Hope you're doing ok, saw the pic she is a little darling heart
xx

hi everyone. this is the first time i have ever posted a message on any subject and i feel a bit uncertain cos i'm on mumsnet and i am a dad....
i know that this 'thread' is a year old but i have just been reading all of your comments about Noonans and wanted to share my thoughts, feelings, etc with you.
my son was born 3 weeks prem and came in at 10 1/2 lbs. big lad. after going through all that feeding and other issues you have all mention he was admitted to hospital due to a chest infection and they discovered his heart murmour. within 10 secs of the heart specialist seeing him for the first time we had our NS diagnosis. the syndrome word was so shocking at first but due to the consultants early diagnosis we were able to get used to it straight away.
he is now 4, has a statement and we are battling to get the right school to suit him.
if you are in a similar position, reading this and are worried don't be.
he is the most gorgeous thing in the world. i cant walk rould a supermarket without a dozen people talking about his lovely curly hair etc..
not sure if any one will read this or what happens next but i wish you all the best and would love to help in any way i can.

hi harry'sdad- welcome :)

hang around the SN section, we're quite a little community.
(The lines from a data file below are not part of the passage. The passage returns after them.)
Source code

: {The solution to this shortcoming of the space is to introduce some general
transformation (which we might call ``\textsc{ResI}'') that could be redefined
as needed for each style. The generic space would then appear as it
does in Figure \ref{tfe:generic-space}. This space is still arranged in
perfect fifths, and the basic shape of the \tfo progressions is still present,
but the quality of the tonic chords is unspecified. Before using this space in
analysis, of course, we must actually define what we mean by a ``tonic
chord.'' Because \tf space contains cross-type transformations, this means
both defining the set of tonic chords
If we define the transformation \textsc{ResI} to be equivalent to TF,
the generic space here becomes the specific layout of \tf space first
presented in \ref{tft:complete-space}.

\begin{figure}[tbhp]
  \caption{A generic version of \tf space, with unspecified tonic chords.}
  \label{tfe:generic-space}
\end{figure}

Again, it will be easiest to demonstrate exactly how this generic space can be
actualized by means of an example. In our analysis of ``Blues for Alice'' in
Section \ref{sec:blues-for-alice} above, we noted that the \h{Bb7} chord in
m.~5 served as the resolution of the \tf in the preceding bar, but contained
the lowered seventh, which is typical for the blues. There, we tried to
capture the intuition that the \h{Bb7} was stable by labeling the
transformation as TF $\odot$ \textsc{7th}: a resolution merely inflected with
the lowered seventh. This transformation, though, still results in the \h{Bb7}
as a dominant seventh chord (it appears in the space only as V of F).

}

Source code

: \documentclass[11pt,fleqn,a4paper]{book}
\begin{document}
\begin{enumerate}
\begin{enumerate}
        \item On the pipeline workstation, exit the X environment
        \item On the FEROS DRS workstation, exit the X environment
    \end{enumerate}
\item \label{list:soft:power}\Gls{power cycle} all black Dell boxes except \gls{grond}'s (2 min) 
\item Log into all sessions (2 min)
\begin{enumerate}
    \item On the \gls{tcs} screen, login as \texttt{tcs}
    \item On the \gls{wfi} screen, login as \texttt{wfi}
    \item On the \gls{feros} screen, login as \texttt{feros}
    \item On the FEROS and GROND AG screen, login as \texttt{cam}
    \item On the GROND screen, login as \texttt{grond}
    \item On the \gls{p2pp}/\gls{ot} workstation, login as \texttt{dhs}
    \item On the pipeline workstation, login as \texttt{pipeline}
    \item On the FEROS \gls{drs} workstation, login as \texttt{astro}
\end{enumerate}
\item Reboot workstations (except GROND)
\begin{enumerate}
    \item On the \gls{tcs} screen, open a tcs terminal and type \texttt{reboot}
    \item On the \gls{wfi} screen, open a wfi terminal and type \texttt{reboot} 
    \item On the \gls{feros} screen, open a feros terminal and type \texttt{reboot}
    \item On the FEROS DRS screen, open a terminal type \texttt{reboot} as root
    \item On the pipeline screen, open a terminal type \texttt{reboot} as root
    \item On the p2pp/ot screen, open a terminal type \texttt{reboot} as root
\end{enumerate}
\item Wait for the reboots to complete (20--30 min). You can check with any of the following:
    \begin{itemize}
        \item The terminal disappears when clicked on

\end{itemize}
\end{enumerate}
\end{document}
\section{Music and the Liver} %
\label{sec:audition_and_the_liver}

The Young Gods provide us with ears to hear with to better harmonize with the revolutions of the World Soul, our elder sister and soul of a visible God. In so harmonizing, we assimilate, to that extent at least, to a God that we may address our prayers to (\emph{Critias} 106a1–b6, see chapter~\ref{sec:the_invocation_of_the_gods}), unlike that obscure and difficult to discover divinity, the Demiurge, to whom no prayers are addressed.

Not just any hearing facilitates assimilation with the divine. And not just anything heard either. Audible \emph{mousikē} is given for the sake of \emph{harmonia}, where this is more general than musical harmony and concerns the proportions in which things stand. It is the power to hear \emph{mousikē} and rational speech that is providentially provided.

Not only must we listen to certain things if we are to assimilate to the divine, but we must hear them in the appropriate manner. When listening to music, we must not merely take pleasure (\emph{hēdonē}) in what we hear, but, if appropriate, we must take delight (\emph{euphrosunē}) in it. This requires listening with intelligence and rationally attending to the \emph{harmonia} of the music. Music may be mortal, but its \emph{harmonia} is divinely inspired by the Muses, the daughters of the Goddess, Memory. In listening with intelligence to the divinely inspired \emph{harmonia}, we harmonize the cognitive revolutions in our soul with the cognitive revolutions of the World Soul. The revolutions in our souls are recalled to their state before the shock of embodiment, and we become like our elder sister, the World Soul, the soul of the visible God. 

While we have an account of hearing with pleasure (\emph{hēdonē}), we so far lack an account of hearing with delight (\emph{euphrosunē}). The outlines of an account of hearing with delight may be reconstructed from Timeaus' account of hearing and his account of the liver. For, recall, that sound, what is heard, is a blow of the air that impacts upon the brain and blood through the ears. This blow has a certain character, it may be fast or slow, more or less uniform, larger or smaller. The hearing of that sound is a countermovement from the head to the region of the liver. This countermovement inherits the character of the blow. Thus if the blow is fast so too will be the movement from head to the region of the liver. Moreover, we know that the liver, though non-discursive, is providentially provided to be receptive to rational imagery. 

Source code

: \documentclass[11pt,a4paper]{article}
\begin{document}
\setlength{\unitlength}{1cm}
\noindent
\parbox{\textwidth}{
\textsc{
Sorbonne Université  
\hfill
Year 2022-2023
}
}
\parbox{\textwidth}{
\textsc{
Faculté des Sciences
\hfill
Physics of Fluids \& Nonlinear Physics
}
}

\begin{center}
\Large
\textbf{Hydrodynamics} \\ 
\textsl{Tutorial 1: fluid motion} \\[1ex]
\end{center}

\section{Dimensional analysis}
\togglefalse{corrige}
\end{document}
I have 3 sons, my eldest (now 6, almost 7) is severely autistic.

How's statementing going?

thanks for the welcolme getbakainyourjimjams ,top name,
the statement process has been a challenge from start to finish, that was despite great help from the pre-school advisor. he is currently in the nursery attached to the school but they have not made his move to the main school welcome....
we went to see a special needs school that was so good (9 kids per class with 3 teachers) but harry is border line on getting in. its one of those dilemas about being top of a special neeeds class or lagging behind mainstream, who knows. is your son in mainstream?

i will keep an eye on this site (as an honourary mum)
ps what is a dd

just re-read some of the postings about feeding and NG tubes.
we took the desicion to have a gastronomy (sic)tube inserted at 6 months old.
the anguish about having a general anethestic with his heart condition was hard and that night i spent with him in the hospital was one of the worst but if anyone reading this now and is offered that choice go for it as we think it was the best thing to have ever done. no itcy face or rushing the the hospital every time he pulled out his NG. Also, and not just for us, there was none of the awkwardness of when people would look at your kid and then get flustered and not know what to say.